WORK TO BE COMPLETED: Exact copy, no pictures: reproduce every record below as it stands.

TASK INPUT:
Start of Block

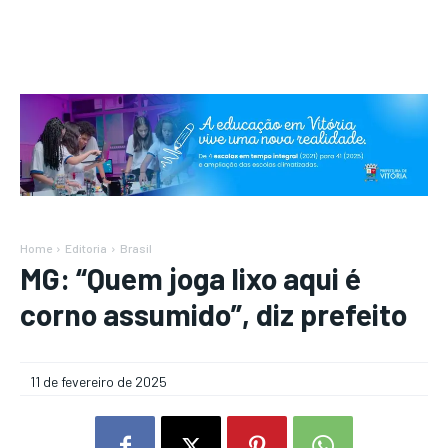
Home
Editoria
Brasil
MG: “Quem joga lixo aqui é
corno assumido”, diz prefeito
11 de fevereiro de 2025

End of Block

OUTPUT BELOW:
Home
Editoria
Brasil
MG: “Quem joga lixo aqui é
corno assumido”, diz prefeito
11 de fevereiro de 2025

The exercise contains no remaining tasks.